Copy constructor from non-const argument suggested by thread-safety rules

I have a wrapper to legacy code. In this legacy code the function that duplicates an object is not thread safe (when calling on the same first argument), therefore it is not marked const. I guess following modern rules: https://herbsutter.com/2013/01/01/video-you-dont-know-const-and-mutable/

class A{
   L* impl_; // the legacy object has to be in the heap
   A(A const&) = delete;
   L* duplicate(){L* ret; legacy_duplicate(impl_, &L); return ret;}
   ... // proper resource management here
};

This duplicate looks like a good way to implement a copy constructor, except for the detail that is it not const. Therefore I cannot do this:

class A{
   L* impl_; // the legacy object has to be in the heap
   A(A const& other) : L{other.duplicate()}{} // error calling a non-const function
   L* duplicate(){L* ret; legacy_duplicate(impl_, &L); return ret;}
};

So what is the way out this paradoxical situation?

(Let's say also that legacy_duplicate is not thread-safe but I know leaves the object in the original state when it exits. Being a C-function the behavior is only document but has no concept of constness.)

I can think of many possible scenarios:

(1) One possibility is that there is no way to implement a copy constructor with the usual semantics at all. (Yes, I can move the object and that is not what I need.)

(2) On the other hand copying an object is inherently non-thread-safe in the sense that copying a simple type can find the source in an half-modified state, so I can just go forward and do this perhaps,

class A{
   L* impl_;
   A(A const& other) : L{const_cast<A&>(other).duplicate()}{} // error calling a non-const function
   L* duplicate(){L* ret; legacy_duplicate(impl_, &L); return ret;}
};

(3) or even just declare duplicate const and lie about thread safety in all contexts. (After all the legacy function doesn't care about const so the compiler will not even complain.)

class A{
   L* impl_;
   A(A const& other) : L{other.duplicate()}{}
   L* duplicate() const{L* ret; legacy_duplicate(impl_, &L); return ret;}
};

(4) Finally, I can follow the logic and make a copy-constructor that takes a non-const argument.

class A{
   L* impl_;
   A(A const&) = delete;
   A(A& other) : L{other.duplicate()}{}
   L* duplicate(){L* ret; legacy_duplicate(impl_, &L); return ret;}
};

It turns out that this works in many contexts, because these objects are not usually const.

The question is, it this a valid or common route?

I cannot name them, but I intuitively expect lots of problems down the road of having a non-const copy constructor.

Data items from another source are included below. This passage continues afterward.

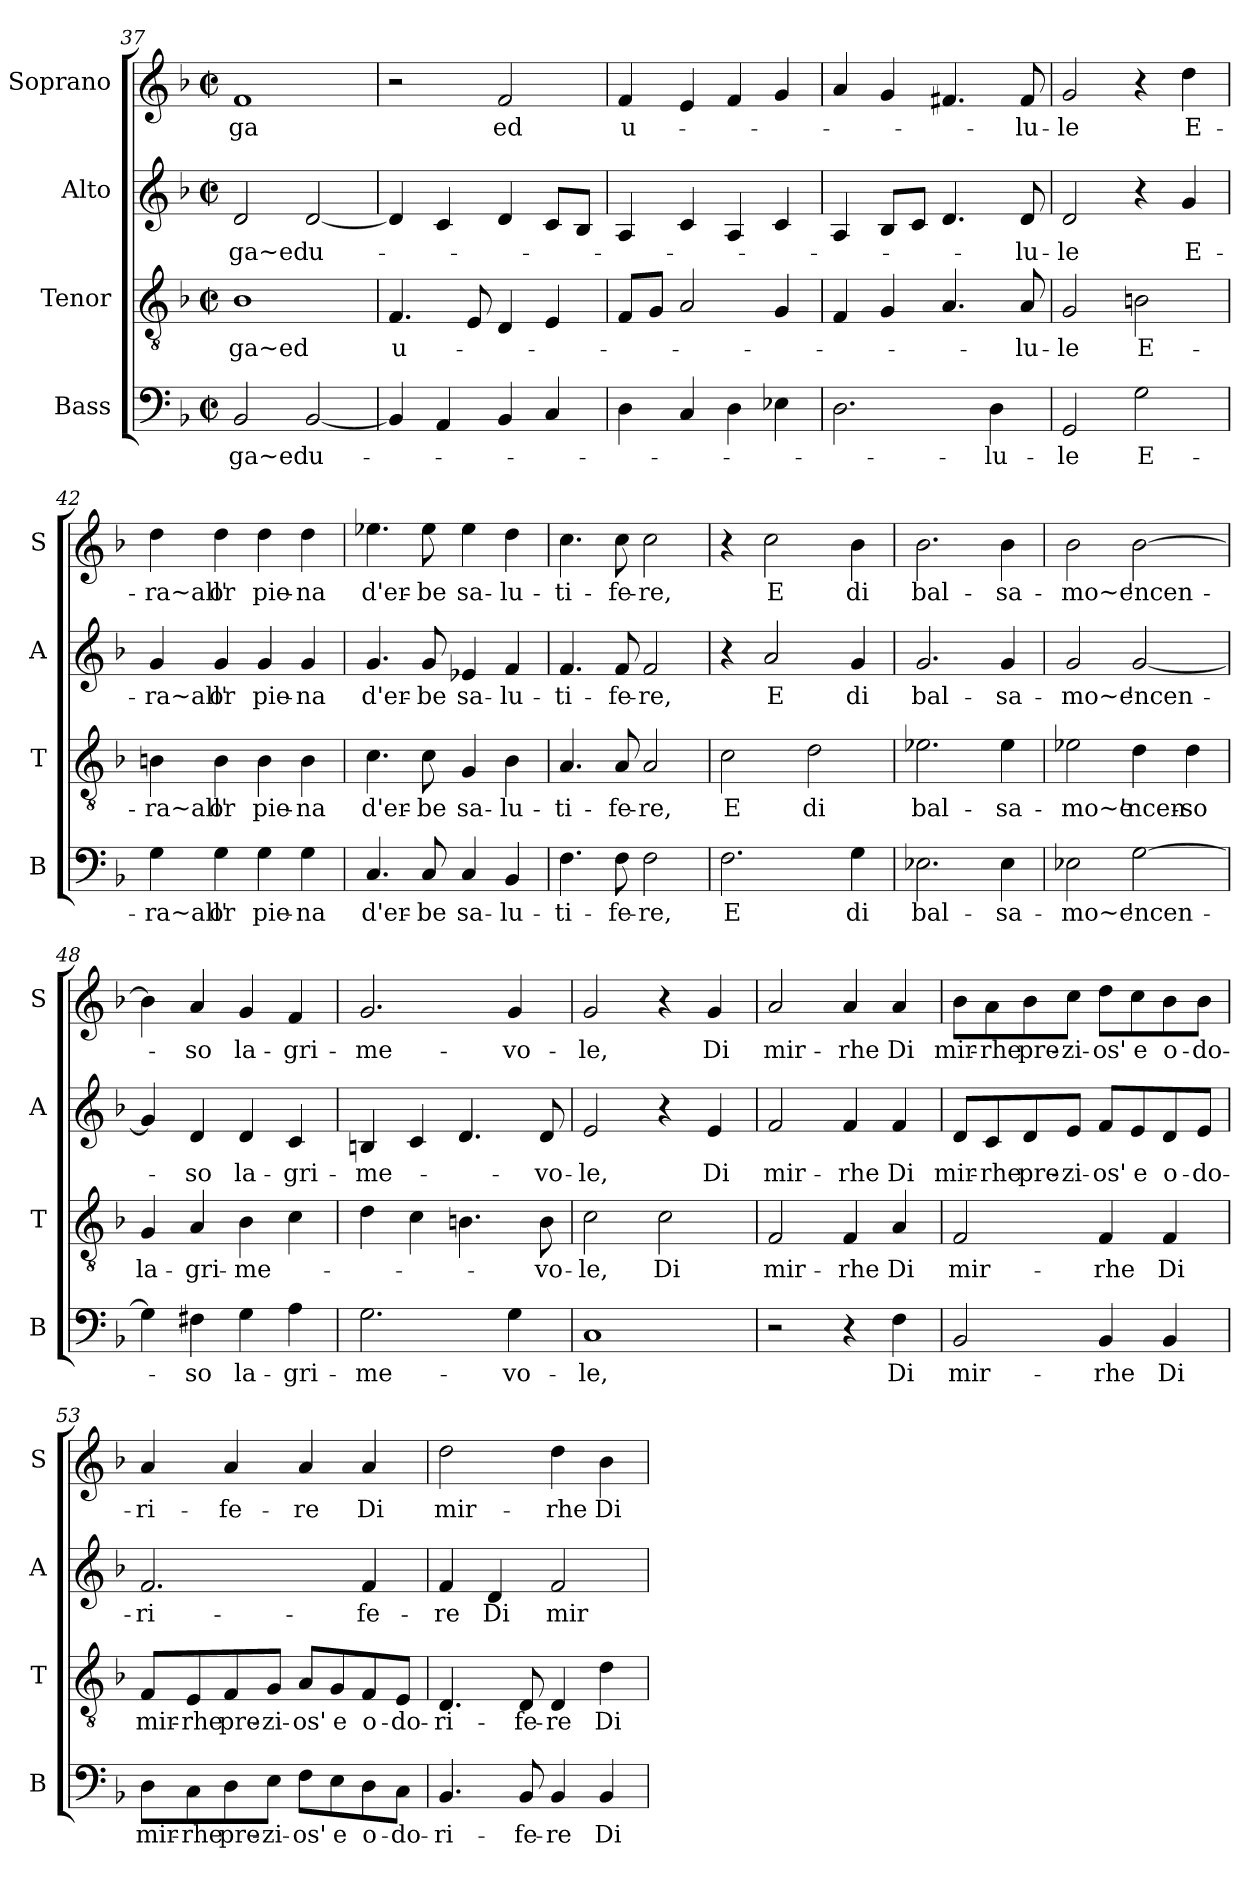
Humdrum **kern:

**kern	**text	**kern	**text	**kern	**text	**kern	**text
*part4	*part4	*part3	*part3	*part2	*part2	*part1	*part1
*staff4	*staff4	*staff3	*staff3	*staff2	*staff2	*staff1	*staff1
*I"Bass	*	*I"Tenor	*	*I"Alto	*	*I"Soprano	*
*I'B	*	*I'T	*	*I'A	*	*I'S	*
*clefF4	*	*clefGv2	*	*clefG2	*	*clefG2	*
*k[b-]	*	*k[b-]	*	*k[b-]	*	*k[b-]	*
*F:	*	*F:	*	*F:	*	*F:	*
*M2/2	*	*M2/2	*	*M2/2	*	*M2/2	*
*met(c|)	*	*met(c|)	*	*met(c|)	*	*met(c|)	*
=37	=37	=37	=37	=37	=37	=37	=37
2BB-/	-ga~ed	1B-	-ga~ed	2d/	-ga~ed	1f	-ga
[2BB-/	u-	.	.	[2d/	u-	.	.
=38	=38	=38	=38	=38	=38	=38	=38
4BB-/]	.	4.F/	u-	4d/]	.	2r	.
4AA/	.	.	.	4c/	.	.	.
.	.	8E/	.	.	.	.	.
4BB-/	.	4D/	.	4d/	.	2f/	ed
4C/	.	4E/	.	8c/L	.	.	.
.	.	.	.	8B-/J	.	.	.
=39	=39	=39	=39	=39	=39	=39	=39
4D\	.	8F/L	.	4A/	.	4f/	u-
.	.	8G/J	.	.	.	.	.
4C/	.	2A/	.	4c/	.	4e/	.
4D\	.	.	.	4A/	.	4f/	.
4E-X\	.	4G/	.	4c/	.	4g/	.
=40	=40	=40	=40	=40	=40	=40	=40
2.D\	.	4F/	.	4A/	.	4a/	.
.	.	4G/	.	8B-/L	.	4g/	.
.	.	.	.	8c/J	.	.	.
.	.	4.A/	.	4.d/	.	4.f#X/	.
4D\	-lu-	.	.	.	.	.	.
.	.	8A/	-lu-	8d/	-lu-	8f#/	-lu-
=41	=41	=41	=41	=41	=41	=41	=41
2GG/	-le	2G/	-le	2d/	-le	2g/	-le
2G\	E-	2Bn\	E-	4r	.	4r	.
.	.	.	.	4g/	E-	4dd\	E-
=42	=42	=42	=42	=42	=42	=42	=42
4G\	-ra~all'	4Bn\	-ra~all'	4g/	-ra~all'	4dd\	-ra~all'
4G\	or	4B\	or	4g/	or	4dd\	or
4G\	pie-	4B\	pie-	4g/	pie-	4dd\	pie-
4G\	-na	4B\	-na	4g/	-na	4dd\	-na
!!LO:PB:g=z
=43	=43	=43	=43	=43	=43	=43	=43
4.C/	d'er-	4.c\	d'er-	4.g/	d'er-	4.ee-X\	d'er-
8C/	-be	8c\	-be	8g/	-be	8ee-\	-be
4C/	sa-	4G/	sa-	4e-X/	sa-	4ee-\	sa-
4BB-/	-lu-	4B-\	-lu-	4f/	-lu-	4dd\	-lu-
=44	=44	=44	=44	=44	=44	=44	=44
4.F\	-ti-	4.A/	-ti-	4.f/	-ti-	4.cc\	-ti-
8F\	-fe-	8A/	-fe-	8f/	-fe-	8cc\	-fe-
2F\	-re,	2A/	-re,	2f/	-re,	2cc\	-re,
=45	=45	=45	=45	=45	=45	=45	=45
2.F\	E	2c\	E	4r	.	4r	.
.	.	.	.	2a/	E	2cc\	E
.	.	2d\	di	.	.	.	.
4G\	di	.	.	4g/	di	4b-\	di
=46	=46	=46	=46	=46	=46	=46	=46
2.E-X\	bal-	2.e-X\	bal-	2.g/	bal-	2.b-\	bal-
4E-\	-sa-	4e-\	-sa-	4g/	-sa-	4b-\	-sa-
=47	=47	=47	=47	=47	=47	=47	=47
2E-X\	-mo~e	2e-X\	-mo~e	2g/	-mo~e	2b-\	-mo~e
[2G\	'ncen-	4d\	'ncen-	[2g/	'ncen-	[2b-\	'ncen-
.	.	4d\	-so	.	.	.	.
!!LO:LB:g=z
=48	=48	=48	=48	=48	=48	=48	=48
4G\]	.	4G/	la-	4g/]	.	4b-\]	.
4F#X\	-so	4A/	-gri-	4d/	-so	4a/	-so
4G\	la-	4B-\	-me-	4d/	la-	4g/	la-
4A\	-gri-	4c\	.	4c/	-gri-	4f/	-gri-
=49	=49	=49	=49	=49	=49	=49	=49
2.G\	-me-	4d\	.	4Bn/	-me-	2.g/	-me-
.	.	4c\	.	4c/	.	.	.
.	.	4.Bn\	.	4.d/	.	.	.
4G\	-vo-	.	.	.	.	4g/	-vo-
.	.	8B\	-vo-	8d/	-vo-	.	.
=50	=50	=50	=50	=50	=50	=50	=50
1C	-le,	2c\	-le,	2e/	-le,	2g/	-le,
.	.	2c\	Di	4r	.	4r	.
.	.	.	.	4e/	Di	4g/	Di
=51	=51	=51	=51	=51	=51	=51	=51
2r	.	2F/	mir-	2f/	mir-	2a/	mir-
4r	.	4F/	-rhe	4f/	-rhe	4a/	-rhe
4F\	Di	4A/	Di	4f/	Di	4a/	Di
=52	=52	=52	=52	=52	=52	=52	=52
2BB-/	mir-	2F/	mir-	8d/L	mir-	8b-\L	mir-
.	.	.	.	8c/	-rhe	8a\	-rhe
.	.	.	.	8d/	pre-	8b-\	pre-
.	.	.	.	8e/J	-zi-	8cc\J	-zi-
4BB-/	-rhe	4F/	-rhe	8f/L	-os'	8dd\L	-os'
.	.	.	.	8e/	e	8cc\	e
4BB-/	Di	4F/	Di	8d/	o-	8b-\	o-
.	.	.	.	8e/J	-do-	8b-\J	-do-
!!LO:LB:g=z
=53	=53	=53	=53	=53	=53	=53	=53
8D\L	mir-	8F/L	mir-	2.f/	-ri-	4a/	-ri-
8C\	-rhe	8E/	-rhe	.	.	.	.
8D\	pre-	8F/	pre-	.	.	4a/	-fe-
8E\J	-zi-	8G/J	-zi-	.	.	.	.
8F\L	-os'	8A/L	-os'	.	.	4a/	-re
8E\	e	8G/	e	.	.	.	.
8D\	o-	8F/	o-	4f/	-fe-	4a/	Di
8C\J	-do-	8E/J	-do-	.	.	.	.
=54	=54	=54	=54	=54	=54	=54	=54
4.BB-/	-ri-	4.D/	-ri-	4f/	-re	2dd\	mir-
.	.	.	.	4d/	Di	.	.
8BB-/	-fe-	8D/	-fe-	.	.	.	.
4BB-/	-re	4D/	-re	2f/	mir-	4dd\	-rhe
4BB-/	Di	4d\	Di	.	.	4b-\	Di
=	=	=	=	=	=	=	=
*-	*-	*-	*-	*-	*-	*-	*-
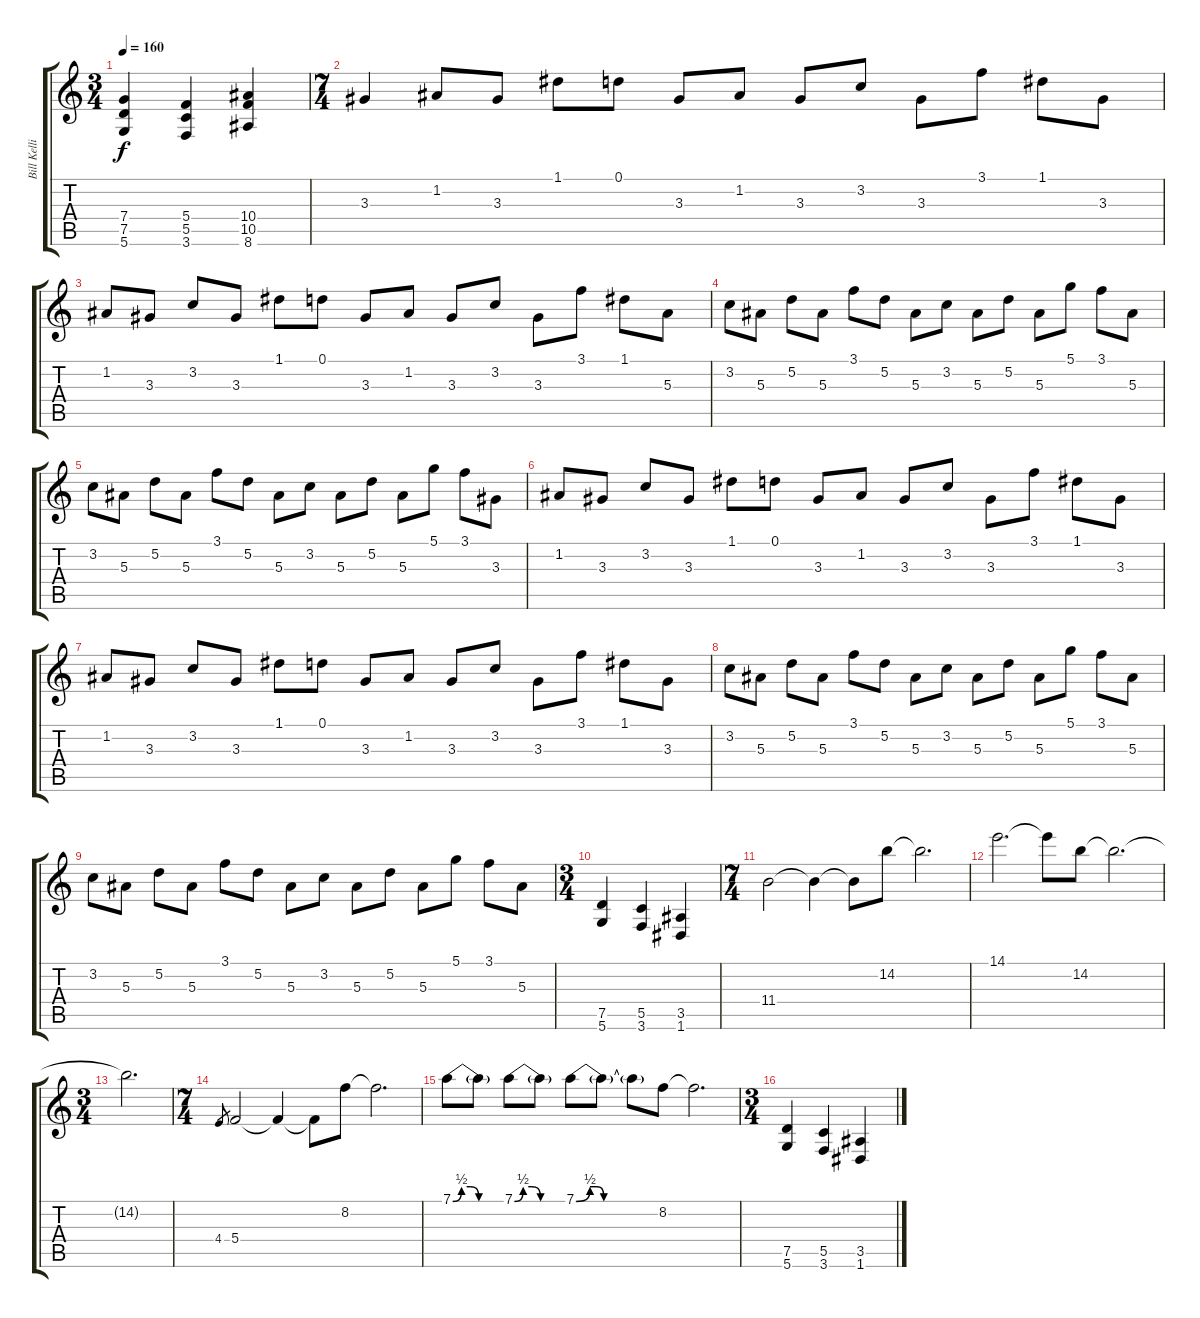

(5) Finally, although this seems to be an overkill and could have a steep runtime cost, I could add a mutex:

class A{
   L* impl_;
   A(A const& other) : L{other.duplicate_locked()}{}
   L* duplicate(){
      L* ret; legacy_duplicate(impl_, &L); return ret;
   }
   L* duplicate_locked() const{
      std::lock_guard<std::mutex> lk(other.mut);
      L* ret; legacy_duplicate(impl_, &L); return ret;
   }
   mutable std::mutex mut;
};

But being forced to do this looks like pessimization and makes the class bigger. I am not sure. I am currently leaning towards (4), or (5) or a combination of both.